### Work item
Go to the line below that has "text_box [53, 238, 1465, 1100]", print it and each line after it exactly, and stop after the line that has "text_box [90, 144, 398, 271]"; leave out pictures.

### Data supplied
______
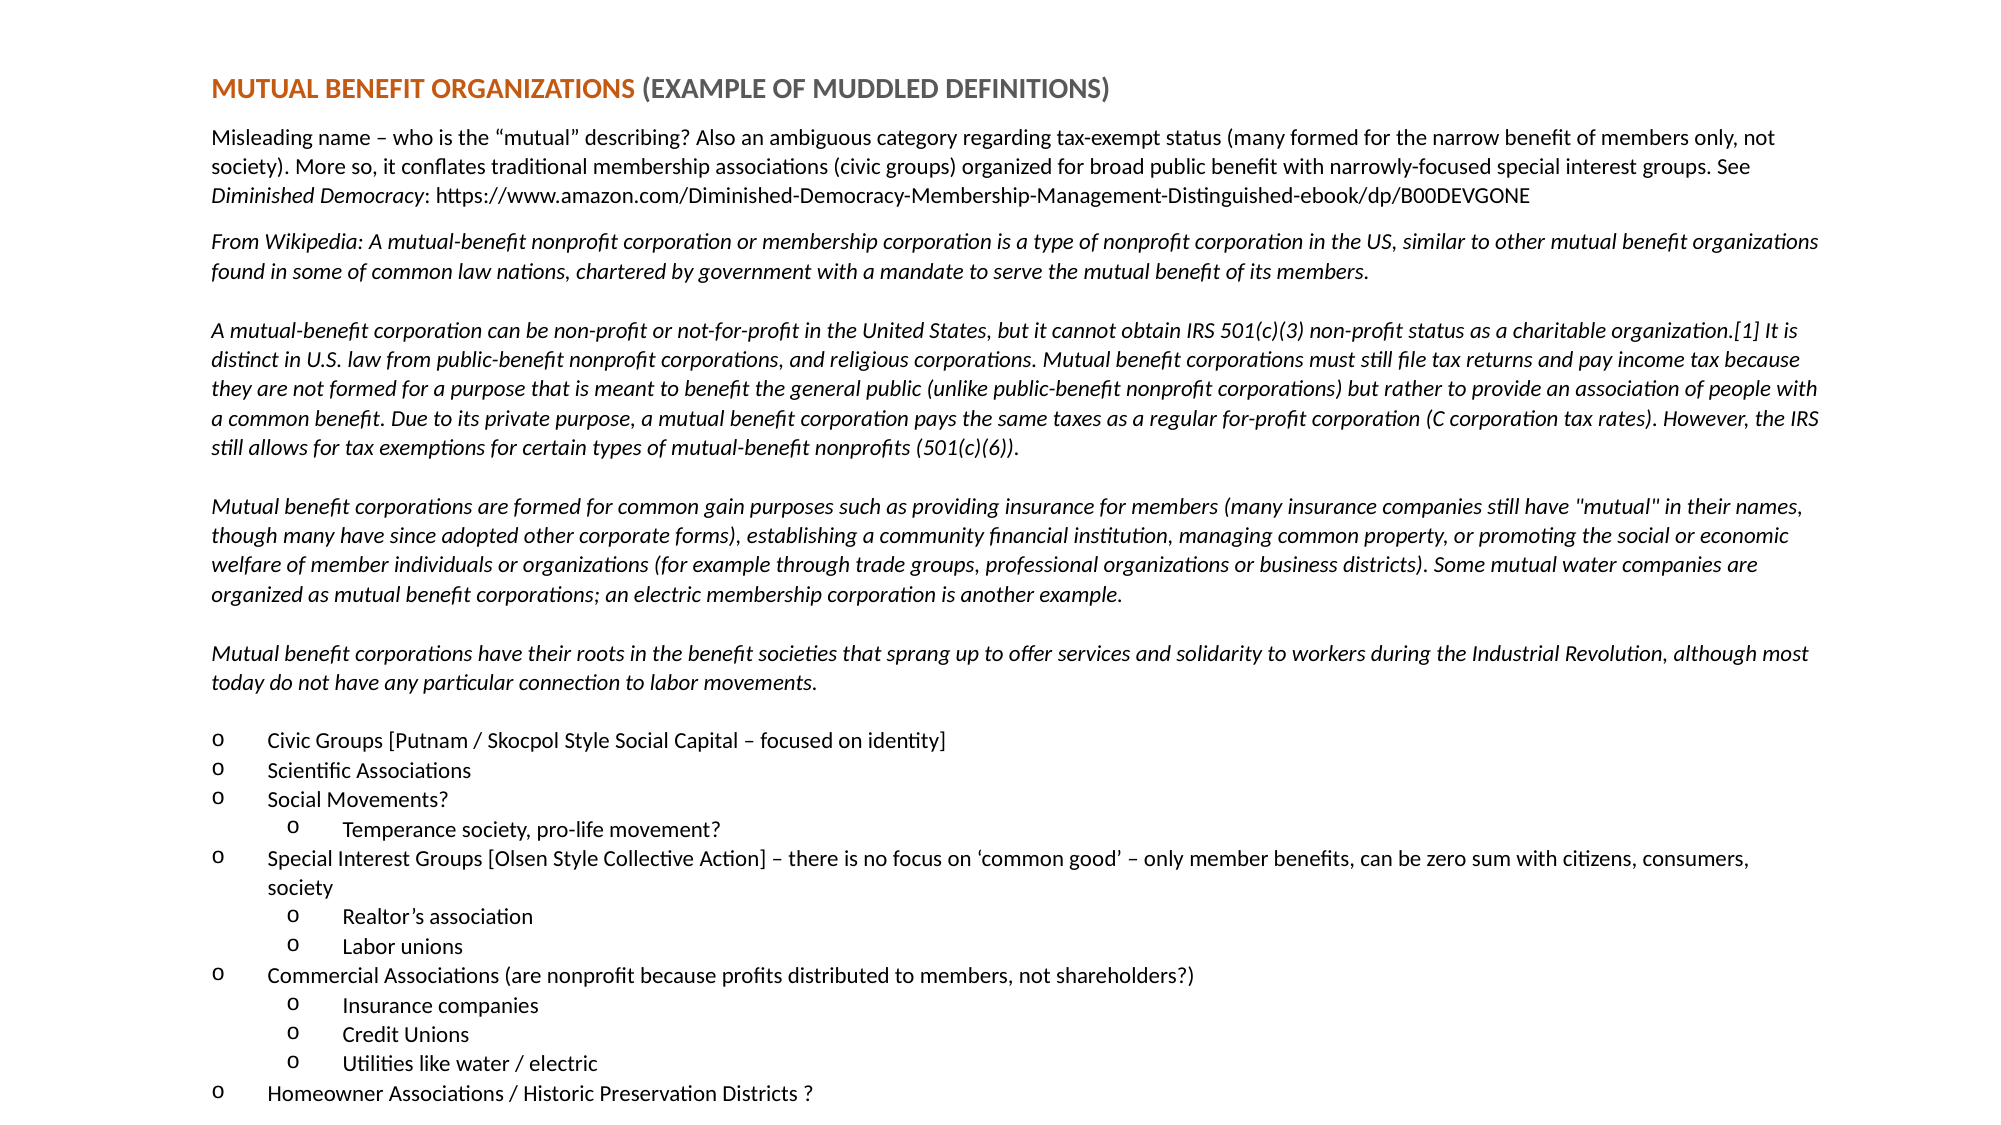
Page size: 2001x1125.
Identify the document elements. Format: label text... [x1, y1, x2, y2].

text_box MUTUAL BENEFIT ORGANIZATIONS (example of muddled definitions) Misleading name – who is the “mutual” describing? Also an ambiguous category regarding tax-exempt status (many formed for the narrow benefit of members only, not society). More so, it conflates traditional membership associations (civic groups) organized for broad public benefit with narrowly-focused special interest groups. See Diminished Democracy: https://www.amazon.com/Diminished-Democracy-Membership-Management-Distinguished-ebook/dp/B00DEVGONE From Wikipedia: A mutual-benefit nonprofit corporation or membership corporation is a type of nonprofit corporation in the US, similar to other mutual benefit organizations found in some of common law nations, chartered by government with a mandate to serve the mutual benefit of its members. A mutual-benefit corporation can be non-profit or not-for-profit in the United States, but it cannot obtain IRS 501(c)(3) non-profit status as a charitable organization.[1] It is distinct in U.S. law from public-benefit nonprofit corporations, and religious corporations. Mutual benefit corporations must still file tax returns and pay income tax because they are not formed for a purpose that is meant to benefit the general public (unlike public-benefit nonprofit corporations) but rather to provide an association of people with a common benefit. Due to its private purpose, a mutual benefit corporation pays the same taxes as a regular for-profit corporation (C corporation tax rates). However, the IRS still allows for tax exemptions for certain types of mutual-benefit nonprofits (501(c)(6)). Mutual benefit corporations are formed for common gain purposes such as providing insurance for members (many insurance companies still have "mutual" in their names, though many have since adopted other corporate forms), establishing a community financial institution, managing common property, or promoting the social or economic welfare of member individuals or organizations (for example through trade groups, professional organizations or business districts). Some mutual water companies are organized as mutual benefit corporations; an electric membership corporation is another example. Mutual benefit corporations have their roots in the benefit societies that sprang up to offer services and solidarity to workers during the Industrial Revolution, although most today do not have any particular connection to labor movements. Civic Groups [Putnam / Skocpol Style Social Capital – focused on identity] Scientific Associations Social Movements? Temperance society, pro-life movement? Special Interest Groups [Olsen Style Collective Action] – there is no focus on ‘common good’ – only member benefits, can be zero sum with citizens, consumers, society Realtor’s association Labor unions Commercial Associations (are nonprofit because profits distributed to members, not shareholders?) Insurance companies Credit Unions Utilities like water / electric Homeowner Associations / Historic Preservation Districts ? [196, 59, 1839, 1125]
______
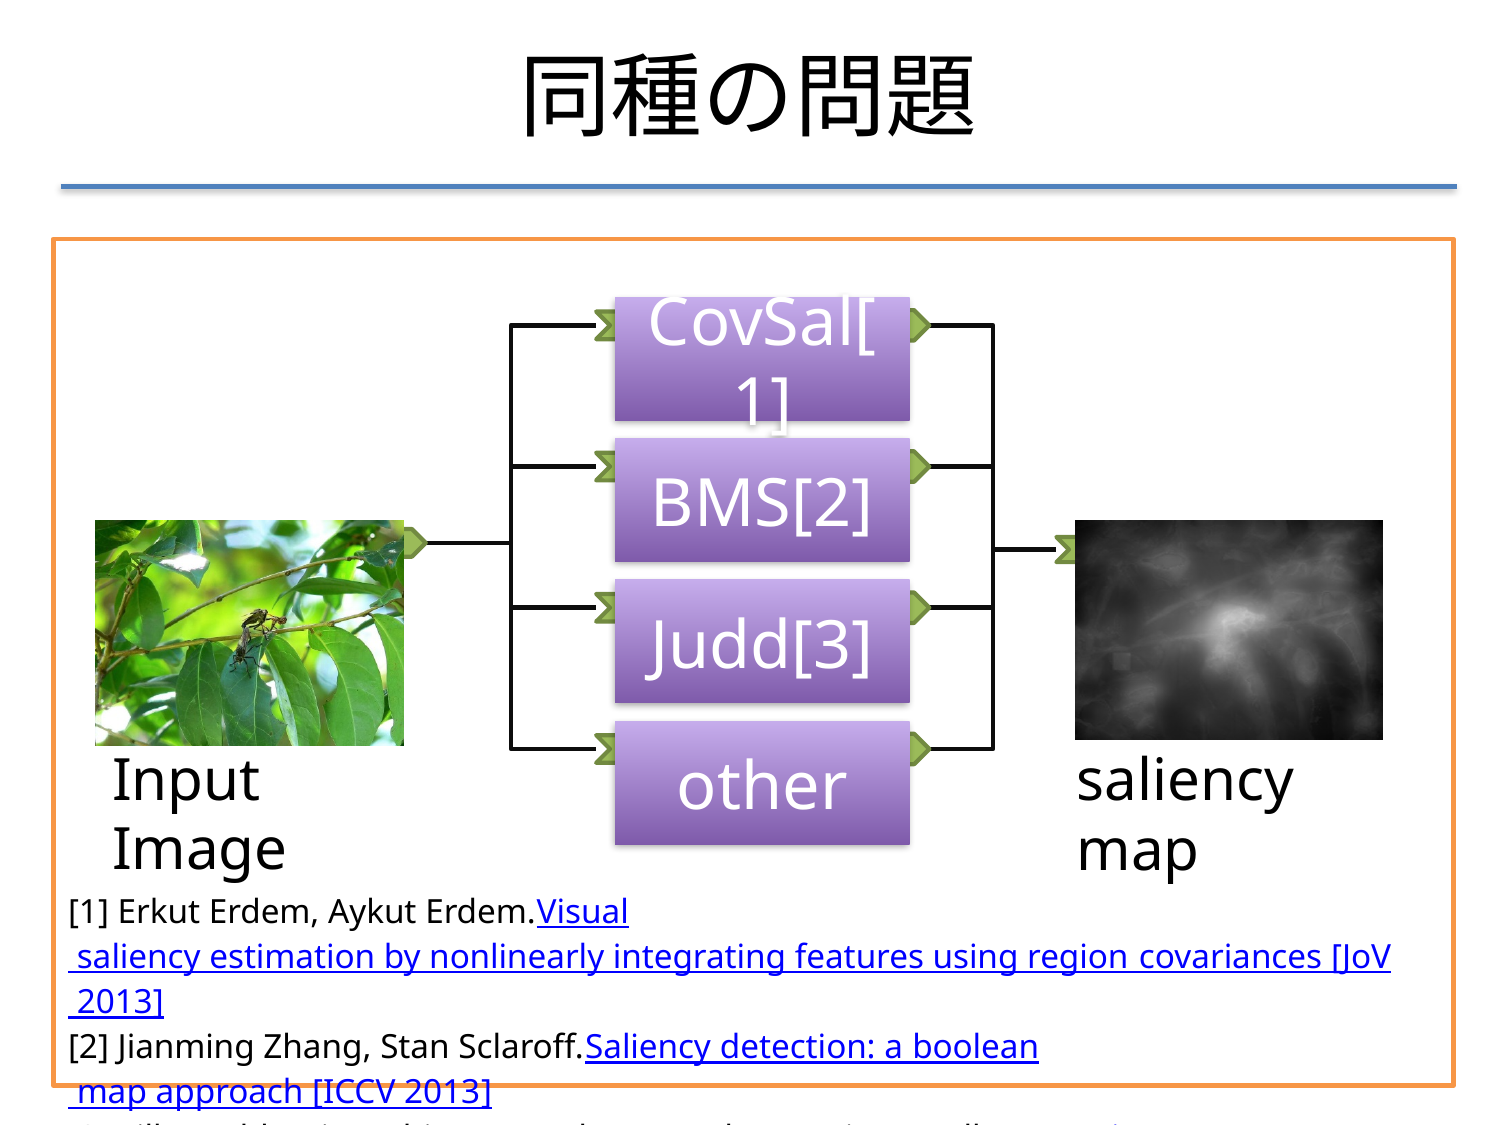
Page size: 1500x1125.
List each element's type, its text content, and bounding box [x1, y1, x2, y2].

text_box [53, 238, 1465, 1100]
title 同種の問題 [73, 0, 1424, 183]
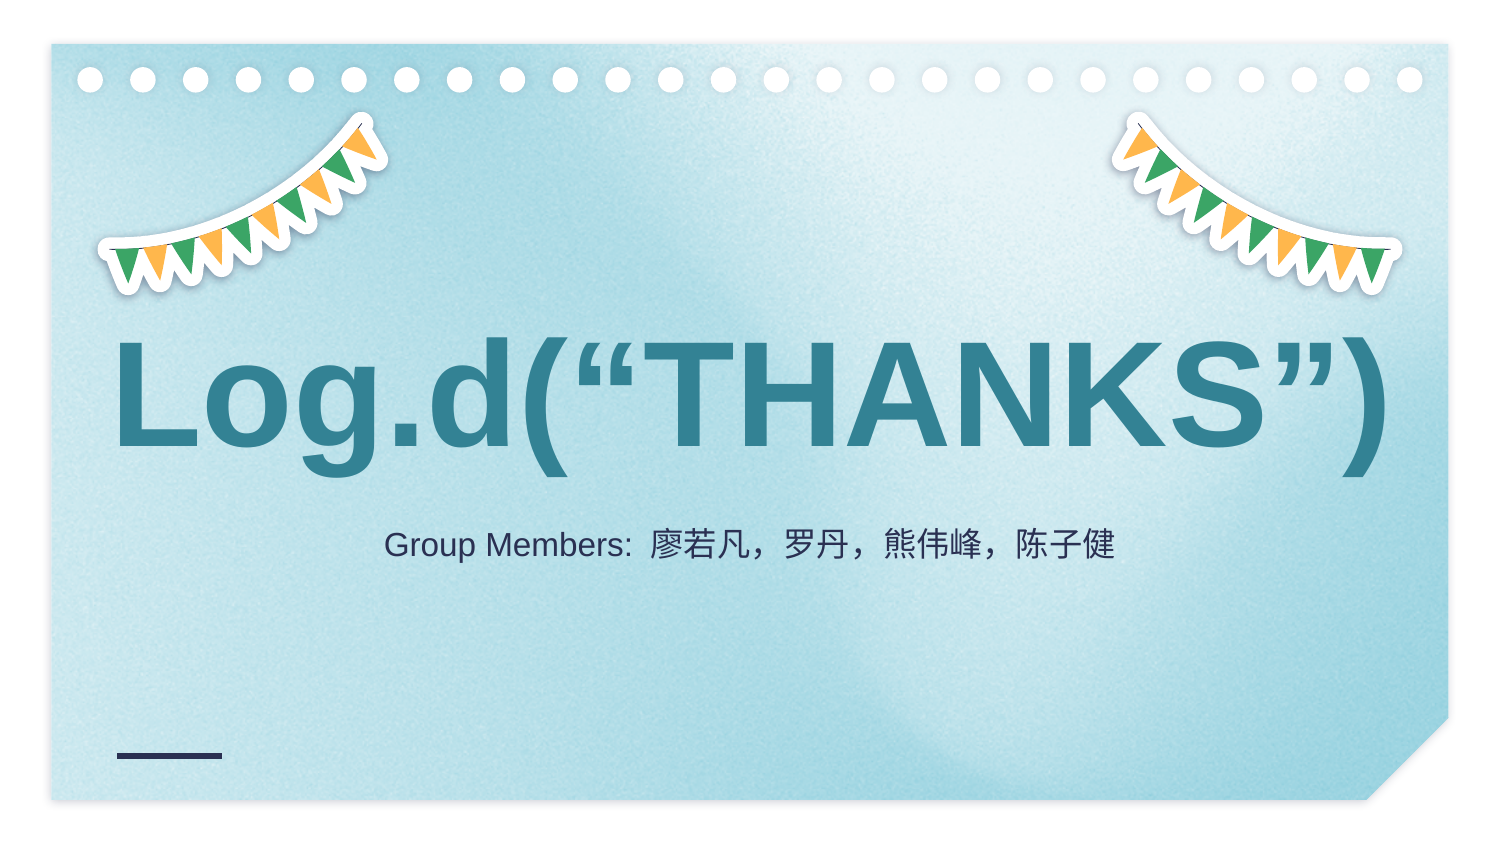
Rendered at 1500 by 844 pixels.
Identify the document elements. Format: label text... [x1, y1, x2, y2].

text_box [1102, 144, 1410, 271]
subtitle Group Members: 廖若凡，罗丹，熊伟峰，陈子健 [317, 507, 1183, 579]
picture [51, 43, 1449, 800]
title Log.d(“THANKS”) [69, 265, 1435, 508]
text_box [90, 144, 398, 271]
______
### Result
text_box [53, 238, 1465, 1100]
title 同種の問題 [73, 0, 1424, 183]
Rendered at 1500 by 844 pixels.
Identify the document elements. Format: label text... [x1, y1, x2, y2].

text_box [1102, 144, 1410, 271]
subtitle Group Members: 廖若凡，罗丹，熊伟峰，陈子健 [317, 507, 1183, 579]
picture [51, 43, 1449, 800]
title Log.d(“THANKS”) [69, 265, 1435, 508]
text_box [90, 144, 398, 271]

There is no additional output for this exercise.